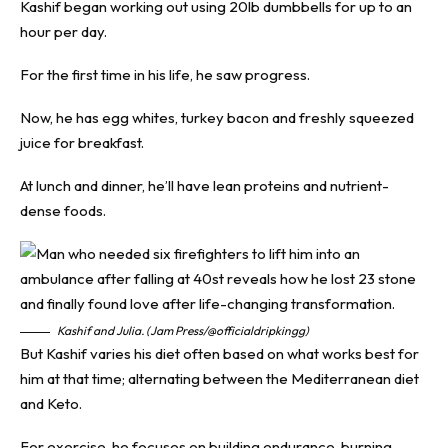
Kashif began working out using 20lb dumbbells for up to an
hour per day.
For the first time in his life, he saw progress.
Now, he has egg whites, turkey bacon and freshly squeezed
juice for breakfast.
At lunch and dinner, he’ll have lean proteins and nutrient-
dense foods.
Kashif and Julia. (Jam Press/@officialdripkingg)
But Kashif varies his diet often based on what works best for
him at that time; alternating between the Mediterranean diet
and Keto.
For exercise, he focuses on building endurance, burning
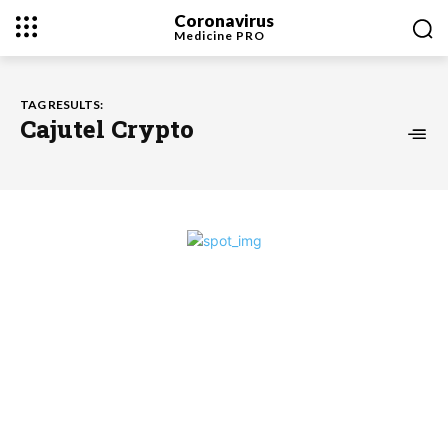
Coronavirus
Medicine
PRO
TAG RESULTS:
Cajutel Crypto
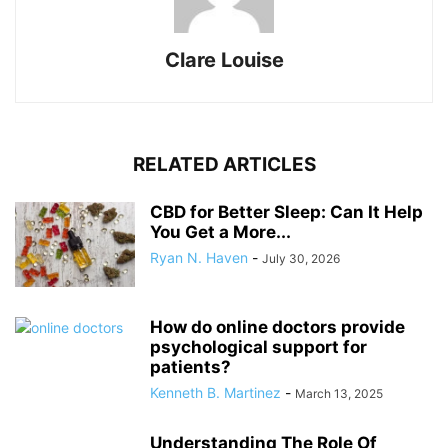
Clare Louise
RELATED ARTICLES
CBD for Better Sleep: Can It Help
You Get a More...
Ryan N. Haven
-
July 30, 2026
How do online doctors provide
psychological support for
patients?
Kenneth B. Martinez
-
March 13, 2025
Understanding The Role Of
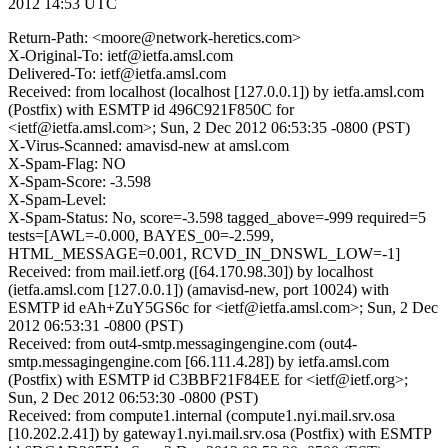
2012 14:53 UTC
Return-Path: <moore@network-heretics.com>
X-Original-To: ietf@ietfa.amsl.com
Delivered-To: ietf@ietfa.amsl.com
Received: from localhost (localhost [127.0.0.1]) by ietfa.amsl.com
(Postfix) with ESMTP id 496C921F850C for
<ietf@ietfa.amsl.com>; Sun, 2 Dec 2012 06:53:35 -0800 (PST)
X-Virus-Scanned: amavisd-new at amsl.com
X-Spam-Flag: NO
X-Spam-Score: -3.598
X-Spam-Level:
X-Spam-Status: No, score=-3.598 tagged_above=-999 required=5
tests=[AWL=-0.000, BAYES_00=-2.599,
HTML_MESSAGE=0.001, RCVD_IN_DNSWL_LOW=-1]
Received: from mail.ietf.org ([64.170.98.30]) by localhost
(ietfa.amsl.com [127.0.0.1]) (amavisd-new, port 10024) with
ESMTP id eAh+ZuY5GS6c for <ietf@ietfa.amsl.com>; Sun, 2 Dec
2012 06:53:31 -0800 (PST)
Received: from out4-smtp.messagingengine.com (out4-
smtp.messagingengine.com [66.111.4.28]) by ietfa.amsl.com
(Postfix) with ESMTP id C3BBF21F84EE for <ietf@ietf.org>;
Sun, 2 Dec 2012 06:53:30 -0800 (PST)
Received: from compute1.internal (compute1.nyi.mail.srv.osa
[10.202.2.41]) by gateway1.nyi.mail.srv.osa (Postfix) with ESMTP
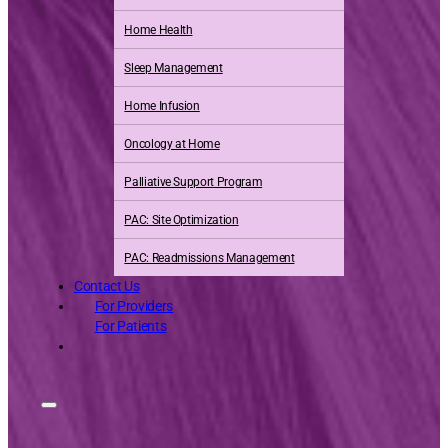
Home Health
Sleep Management
Home Infusion
Oncology at Home
Palliative Support Program
PAC: Site Optimization
PAC: Readmissions Management
Contact Us
For Providers
For Patients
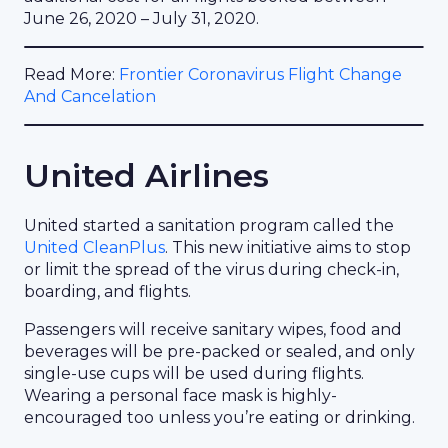
June 26, 2020 – July 31, 2020.
Read More:
Frontier Coronavirus Flight Change
And Cancelation
United Airlines
United started a sanitation program called the
United CleanPlus
. This new initiative aims to stop
or limit the spread of the virus during check-in,
boarding, and flights.
Passengers will receive sanitary wipes, food and
beverages will be pre-packed or sealed, and only
single-use cups will be used during flights.
Wearing a personal face mask is highly-
encouraged too unless you’re eating or drinking.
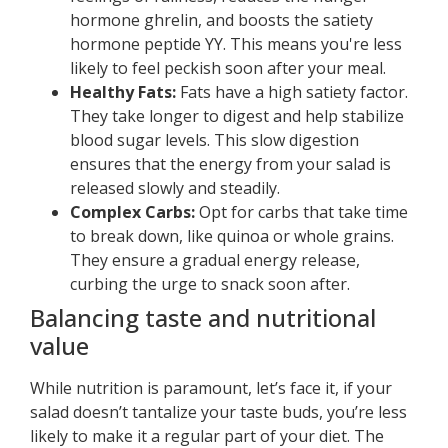
hormone ghrelin, and boosts the satiety
hormone peptide YY. This means you're less
likely to feel peckish soon after your meal.
Healthy Fats:
Fats have a high satiety factor.
They take longer to digest and help stabilize
blood sugar levels. This slow digestion
ensures that the energy from your salad is
released slowly and steadily.
Complex Carbs:
Opt for carbs that take time
to break down, like quinoa or whole grains.
They ensure a gradual energy release,
curbing the urge to snack soon after.
Balancing taste and nutritional
value
While nutrition is paramount, let’s face it, if your
salad doesn’t tantalize your taste buds, you’re less
likely to make it a regular part of your diet. The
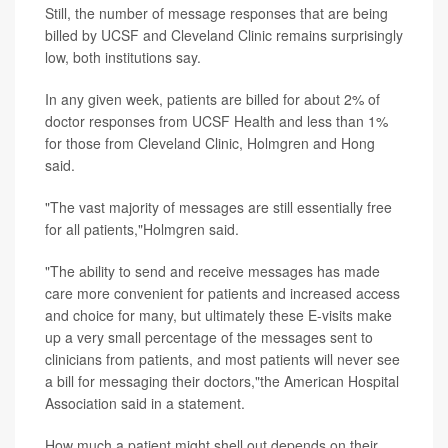
Still, the number of message responses that are being
billed by UCSF and Cleveland Clinic remains surprisingly
low, both institutions say.
In any given week, patients are billed for about 2% of
doctor responses from UCSF Health and less than 1%
for those from Cleveland Clinic, Holmgren and Hong
said.
"The vast majority of messages are still essentially free
for all patients,"Holmgren said.
"The ability to send and receive messages has made
care more convenient for patients and increased access
and choice for many, but ultimately these E-visits make
up a very small percentage of the messages sent to
clinicians from patients, and most patients will never see
a bill for messaging their doctors,"the American Hospital
Association said in a statement.
How much a patient might shell out depends on their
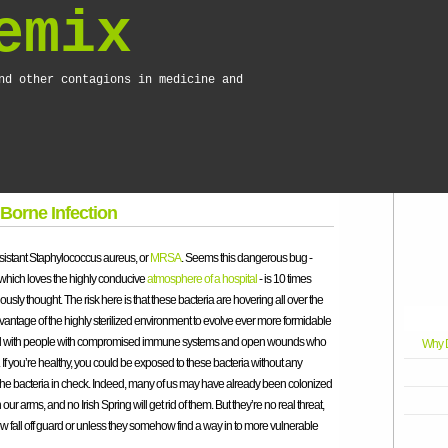
emix
nd other contagions in medicine and
 Borne Infection
esistant Staphylococcus aureus, or
MRSA
. Seems this dangerous bug -
 which loves the highly conducive
atmosphere of a hospital
- is 10 times
usly thought. The risk here is that these bacteria are hovering all over the
vantage of the highly sterilized environment to evolve ever more formidable
illed with people with compromised immune systems and open wounds who
Why D
n. If you’re healthy, you could be exposed to these bacteria without any
e bacteria in check. Indeed, many of us may have already been colonized
on our arms, and no Irish Spring will get rid of them. But they’re no real threat,
all off guard or unless they somehow find a way in to more vulnerable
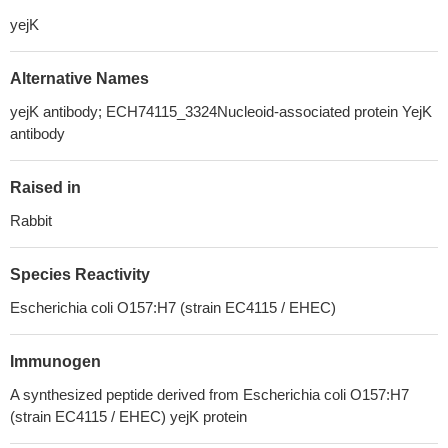
yejK
Alternative Names
yejK antibody; ECH74115_3324Nucleoid-associated protein YejK
antibody
Raised in
Rabbit
Species Reactivity
Escherichia coli O157:H7 (strain EC4115 / EHEC)
Immunogen
A synthesized peptide derived from Escherichia coli O157:H7
(strain EC4115 / EHEC) yejK protein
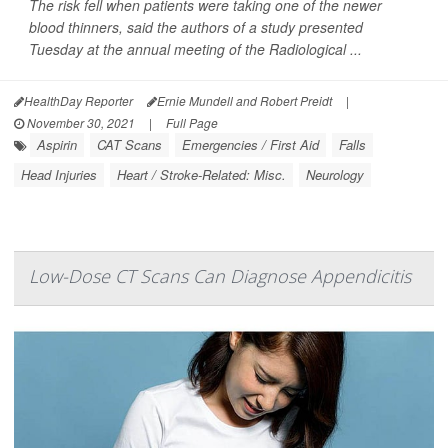
The risk fell when patients were taking one of the newer
blood thinners, said the authors of a study presented
Tuesday at the annual meeting of the Radiological ...
HealthDay Reporter
Ernie Mundell and Robert Preidt
|
November 30, 2021
|
Full Page
Aspirin
CAT Scans
Emergencies / First Aid
Falls
Head Injuries
Heart / Stroke-Related: Misc.
Neurology
Low-Dose CT Scans Can Diagnose Appendicitis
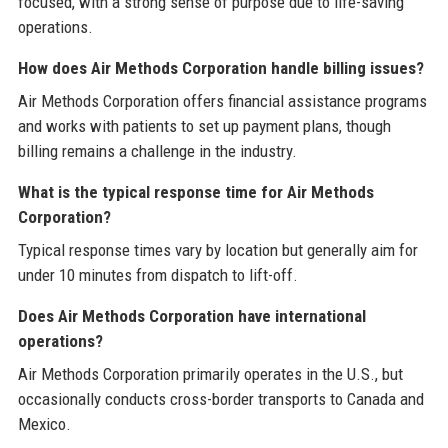
focused, with a strong sense of purpose due to life-saving
operations.
How does Air Methods Corporation handle billing issues?
Air Methods Corporation offers financial assistance programs
and works with patients to set up payment plans, though
billing remains a challenge in the industry.
What is the typical response time for Air Methods
Corporation?
Typical response times vary by location but generally aim for
under 10 minutes from dispatch to lift-off.
Does Air Methods Corporation have international
operations?
Air Methods Corporation primarily operates in the U.S., but
occasionally conducts cross-border transports to Canada and
Mexico.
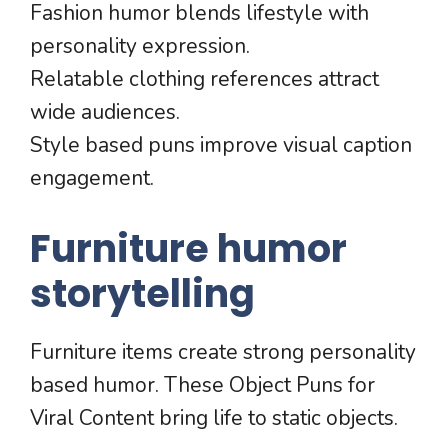
Fashion humor blends lifestyle with
personality expression.
Relatable clothing references attract
wide audiences.
Style based puns improve visual caption
engagement.
Furniture humor
storytelling
Furniture items create strong personality
based humor. These Object Puns for
Viral Content bring life to static objects.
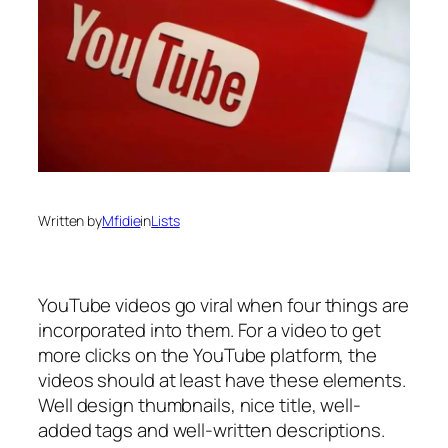
Written by
Mfidie
in
Lists
YouTube videos go viral when four things are
incorporated into them. For a video to get
more clicks on the YouTube platform, the
videos should at least have these elements.
Well design thumbnails, nice title, well-
added tags and well-written descriptions.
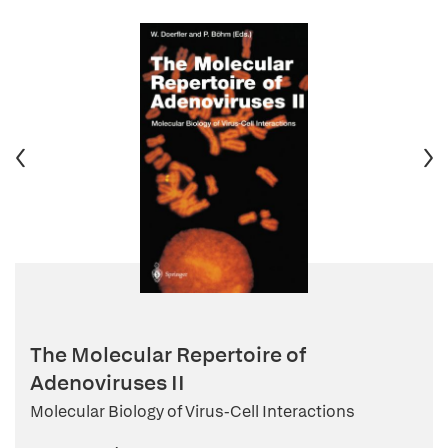
The Molecular Repertoire of
Adenoviruses II
Molecular Biology of Virus-Cell Interactions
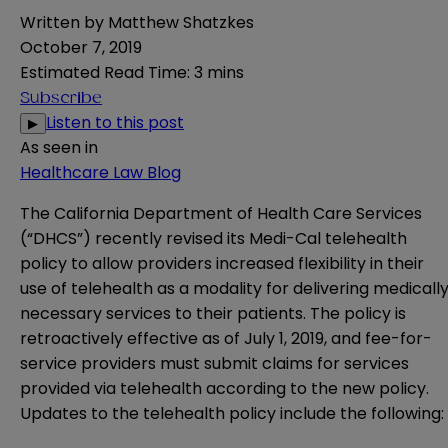
Written by
Matthew Shatzkes
October 7, 2019
Estimated Read Time
:
3 mins
Subscribe
Listen to this post
▶
As seen in
Healthcare Law Blog
The California Department of Health Care Services
(“DHCS”) recently revised its
Medi-Cal telehealth
policy
to allow providers increased flexibility in their
use of telehealth as a modality for delivering medicall
necessary services to their patients. The policy is
retroactively effective as of July 1, 2019, and fee-for-
service providers must submit claims for services
provided via telehealth according to the new policy.
Updates to the telehealth policy include the following:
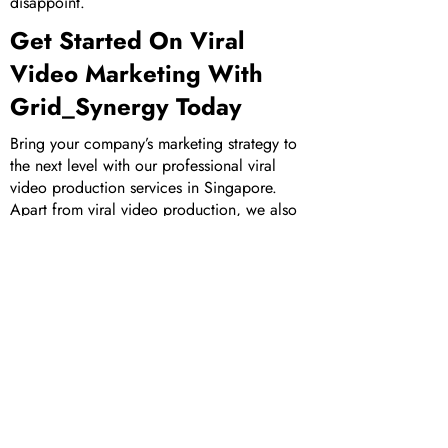
disappoint.
Get Started On Viral
Video Marketing With
Grid_Synergy Today
Bring your company’s marketing strategy to
the next level with our professional viral
video production services in Singapore.
Apart from viral video production, we also
offer an extensive suite of other marketing
services, including
corporate video
production
,
animated video production
and
augmented reality development
. Check out
our portfolio of
works
to learn more about
our clients and the projects we’ve worked
on in the past.
Get in touch
with us today to
bring your company’s viral video marketing
campaigns to life!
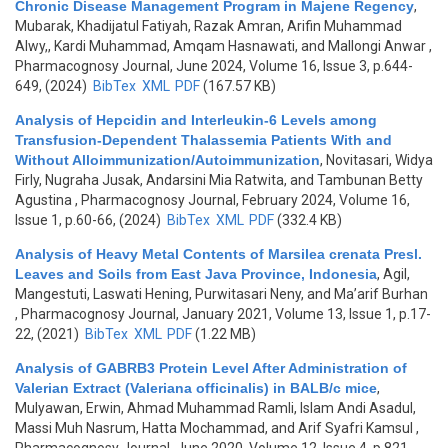
Chronic Disease Management Program in Majene Regency
,
Mubarak, Khadijatul Fatiyah, Razak Amran, Arifin Muhammad
Alwy,, Kardi Muhammad, Amqam Hasnawati, and Mallongi Anwar
,
Pharmacognosy Journal, June 2024, Volume 16, Issue 3, p.644-
649, (2024)
BibTex
XML
PDF
(167.57 KB)
Analysis of Hepcidin and Interleukin-6 Levels among
Transfusion-Dependent Thalassemia Patients With and
Without Alloimmunization/Autoimmunization
,
Novitasari, Widya
Firly, Nugraha Jusak, Andarsini Mia Ratwita, and Tambunan Betty
Agustina
, Pharmacognosy Journal, February 2024, Volume 16,
Issue 1, p.60-66, (2024)
BibTex
XML
PDF
(332.4 KB)
Analysis of Heavy Metal Contents of Marsilea crenata Presl.
Leaves and Soils from East Java Province, Indonesia
,
Agil,
Mangestuti, Laswati Hening, Purwitasari Neny, and Ma’arif Burhan
, Pharmacognosy Journal, January 2021, Volume 13, Issue 1, p.17-
22, (2021)
BibTex
XML
PDF
(1.22 MB)
Analysis of GABRB3 Protein Level After Administration of
Valerian Extract (Valeriana officinalis) in BALB/c mice
,
Mulyawan, Erwin, Ahmad Muhammad Ramli, Islam Andi Asadul,
Massi Muh Nasrum, Hatta Mochammad, and Arif Syafri Kamsul
,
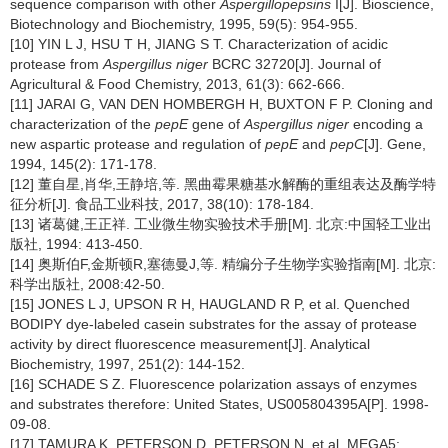
sequence comparison with other
Aspergillopepsins
I[J]. Bioscience,
Biotechnology and Biochemistry,
1995, 59(5): 954-955.
[10] YIN L J, HSU T H, JIANG S T. Characterization of acidic
protease from
Aspergillus niger
BCRC 32720[J]. Journal of
Agricultural & Food Chemistry,
2013, 61(3): 662-666.
[11] JARAI G, VAN DEN HOMBERGH H, BUXTON F P. Cloning and
characterization of the
pepE
gene of
Aspergillus niger
encoding a
new aspartic protease and regulation of
pepE
and
pepC
[J]. Gene,
1994, 145(2): 171-178.
[12] 董自星,肖华,王静培,等. 黑曲霉果糖基水解酶的重组表达及酶学特
征分析[J]. 食品工业科技,
2017, 38(10): 178-184.
[13] 诸葛健,王正祥. 工业微生物实验技术手册[M]. 北京:中国轻工业出
版社, 1994: 413-450.
[14] 奥斯伯F,金斯顿R,塞德曼J,等. 精编分子生物学实验指南[M]. 北京:
科学出版社, 2008:42-50.
[15] JONES L J, UPSON R H, HAUGLAND R P, et al. Quenched
BODIPY dye-labeled casein substrates for the assay of protease
activity by direct fluorescence measurement[J]. Analytical
Biochemistry,
1997, 251(2): 144-152.
[16] SCHADE S Z. Fluorescence polarization assays of enzymes
and substrates therefore: United States, US005804395A[P]. 1998-
09-08.
[17] TAMURA K, PETERSON D, PETERSON N, et al. MEGA5:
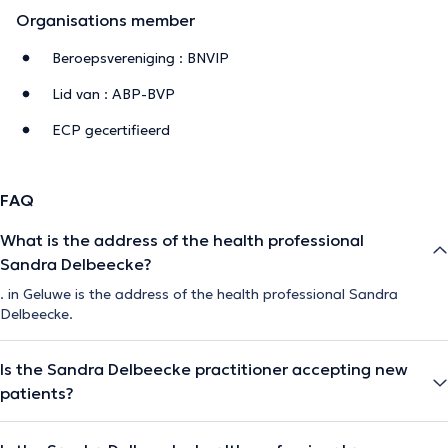
Organisations member
Beroepsvereniging : BNVIP
Lid van : ABP-BVP
ECP gecertifieerd
FAQ
What is the address of the health professional
Sandra Delbeecke?
. in Geluwe is the address of the health professional Sandra
Delbeecke.
Is the Sandra Delbeecke practitioner accepting new
patients?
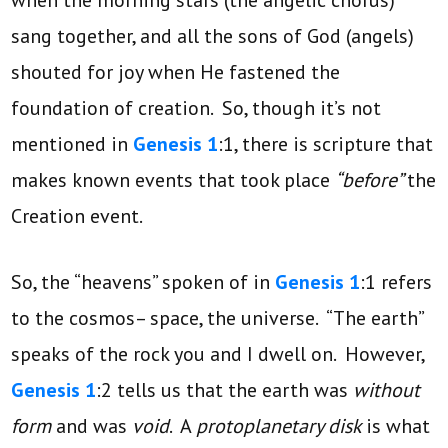
sang together, and all the sons of God (angels)
shouted for joy when He fastened the
foundation of creation. So, though it’s not
mentioned in
Genesis 1
:1, there is scripture that
makes known events that took place
“before”
the
Creation event.
So, the “heavens” spoken of in
Genesis 1
:1 refers
to the cosmos– space, the universe. “The earth”
speaks of the rock you and I dwell on. However,
Genesis 1
:2 tells us that the earth was
without
form
and was
void
. A
protoplanetary disk
is what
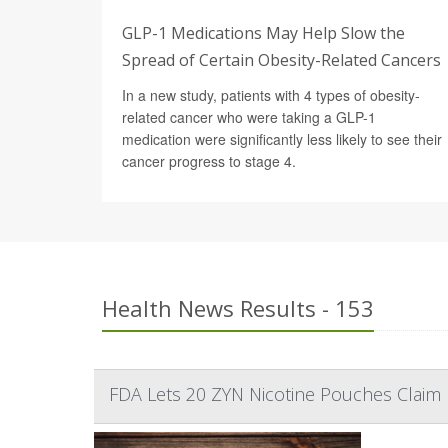
GLP-1 Medications May Help Slow the
Spread of Certain Obesity-Related Cancers
In a new study, patients with 4 types of obesity-
related cancer who were taking a GLP-1
medication were significantly less likely to see their
cancer progress to stage 4.
Health News Results - 153
FDA Lets 20 ZYN Nicotine Pouches Claim L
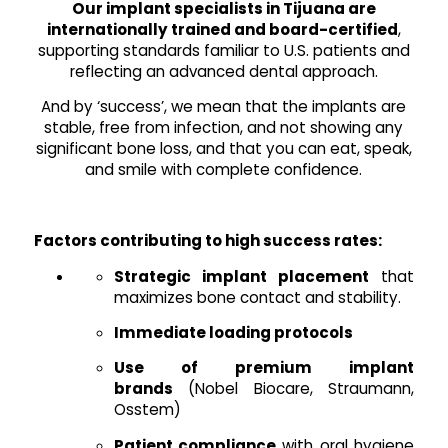
Our implant specialists in Tijuana are
internationally trained and board-certified
,
supporting standards familiar to U.S. patients and
reflecting an advanced dental approach.
And by ‘success’, we mean that the implants are
stable, free from infection, and not showing any
significant bone loss, and that you can eat, speak,
and smile with complete confidence.
Factors contributing to high success rates:
Strategic implant placement
that
maximizes bone contact and stability.
Immediate loading protocols
Use of premium implant
brands
(Nobel Biocare, Straumann,
Osstem)
Patient compliance
with oral hygiene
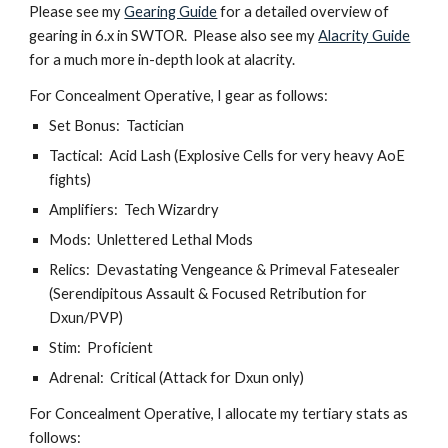
Please see my 
Gearing Guide
 for a detailed overview of 
gearing in 6.x in SWTOR.  Please also see my 
Alacrity Guide
for a much more in-depth look at alacrity.
For Concealment Operative, I gear as follows:
Set Bonus:  Tactician
Tactical:  Acid Lash (Explosive Cells for very heavy AoE 
fights)
Amplifiers:  Tech Wizardry
Mods:  Unlettered Lethal Mods
Relics:  Devastating Vengeance & Primeval Fatesealer 
(Serendipitous Assault & Focused Retribution for 
Dxun/PVP)
Stim:  Proficient
Adrenal:  Critical (Attack for Dxun only)
For Concealment Operative, I allocate my tertiary stats as 
follows:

ACTIVITY | Print the line above containing "Style based puns improve visual caption", the line containing "Healthcare Law Blog", and everything between them, exactly as written. Pictures stay out.

ANSWER |
Style based puns improve visual caption
engagement.
Furniture humor
storytelling
Furniture items create strong personality
based humor. These Object Puns for
Viral Content bring life to static objects.
Written by
Mfidie
in
Lists
YouTube videos go viral when four things are
incorporated into them. For a video to get
more clicks on the YouTube platform, the
videos should at least have these elements.
Well design thumbnails, nice title, well-
added tags and well-written descriptions.
The Molecular Repertoire of
Adenoviruses II
Molecular Biology of Virus-Cell Interactions
Written by
Matthew Shatzkes
October 7, 2019
Estimated Read Time
:
3 mins
Subscribe
Listen to this post
▶
As seen in
Healthcare Law Blog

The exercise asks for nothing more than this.